§ WHAT THE TASK ASKS
All entries are to be quoted exactly; the images stay out of the copy.

§ DATA FOR ANALYSIS
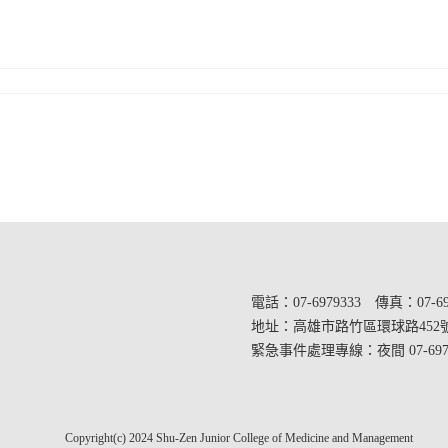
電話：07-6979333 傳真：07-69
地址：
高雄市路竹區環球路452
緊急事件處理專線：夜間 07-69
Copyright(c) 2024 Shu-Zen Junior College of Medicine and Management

§ RESPONSE FOR THIS EXERCISE
電話：07-6979333 傳真：07-69
地址：
高雄市路竹區環球路452
緊急事件處理專線：夜間 07-69
Copyright(c) 2024 Shu-Zen Junior College of Medicine and Management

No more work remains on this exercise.